このように記載されており、ごくまれに皮膚感作を引き起こすことはあるものの、共通してほとんど感作なしと報告されており、一般に健常な皮膚を有する場合および皮膚炎を有する場合において皮膚感作性はほとんどないと考えられます。

5. 参考文献

  1. abc日本化粧品工業連合会(2013)「PEG-75」日本化粧品成分表示名称事典 第3版,27.
  2. 大木 道則, 他(1989)「ポリエチレングリコール」化学大辞典,2243.
  3. 田村 健夫・廣田 博(2001)「保湿剤」香粧品科学 理論と実際 第4版,130-133.
  4. 日光ケミカルズ株式会社(2016)「多価アルコール」パーソナルケアハンドブックⅠ,95-101.
  5. 浦部 晶夫, 他(2021)「マクロゴール4000」今日の治療薬2021:解説と便覧,806-807.

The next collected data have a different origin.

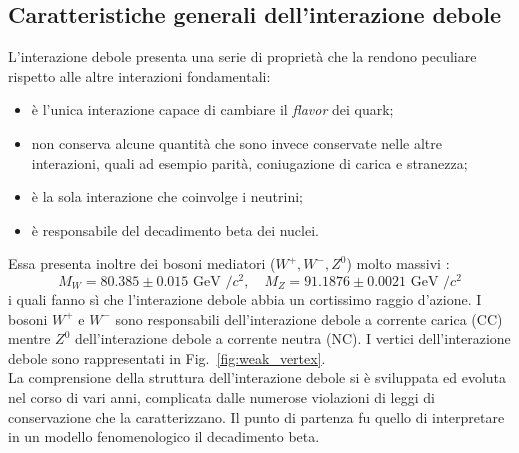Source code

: \documentclass{subnucbo}
\begin{document}
\subsection{Caratteristiche generali dell'interazione debole}
L'interazione debole presenta una serie di proprietà che la rendono peculiare rispetto alle altre interazioni fondamentali:
\begin{itemize}
        \item è l'unica interazione capace di cambiare il \textit{flavor} dei quark;
        \item non conserva alcune quantità che sono invece conservate nelle altre interazioni, quali ad esempio parità, coniugazione di carica e stranezza;
        \item è la sola interazione che coinvolge i neutrini;
        \item è responsabile del decadimento beta dei nuclei.
\end{itemize}
Essa presenta inoltre dei bosoni mediatori ($W^{+}, W^{-}, Z^{0}$) molto massivi \cite{ref:PDG}:
\begin{equation}
        M _ { W } = 80.385 \pm 0.015 \text { GeV } / c ^ { 2 } , \quad M _ { Z } = 91.1876 \pm 0.0021 \text { GeV } / c ^ { 2 }
        \label{eq:bosons_masses}
\end{equation}
i quali fanno sì che l'interazione debole abbia un cortissimo raggio d'azione. I bosoni $W^{+}$ e $W^{-}$ sono responsabili dell'interazione debole a corrente carica (CC) mentre $Z^{0}$ dell'interazione debole a corrente neutra (NC). I vertici dell'interazione debole sono rappresentati in Fig.~\ref{fig:weak_vertex}. \\
La comprensione della struttura dell'interazione debole si è sviluppata ed evoluta nel corso di vari anni, complicata dalle numerose violazioni di leggi di conservazione che la caratterizzano. Il punto di partenza fu quello di interpretare in un modello fenomenologico il decadimento beta.
\end{document}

  6. ab日本医薬品添加剤協会(2021)「マクロゴール4000」医薬品添加物事典2021,617-618.
  7. ab日光ケミカルズ株式会社(1977)「多価アルコール類」ハンドブック – 化粧品・製剤原料 – 改訂版,76-94.
  8. 尾沢 達也(1969)「保湿剤(Humectant)」ファルマシア(5)(10),685-690. DOI:10.14894/faruawpsj.5.10_685.
  9. abS.N.J. Pang(1993)「Final Report on the Safety Assessmentof Polyethylene Glycols (PEGS)-6, -8,-32, -75, -150, -14M, -20M」Journal of the American College of Toxicology(12)(5),429-457. DOI:10.3109/10915819309141598.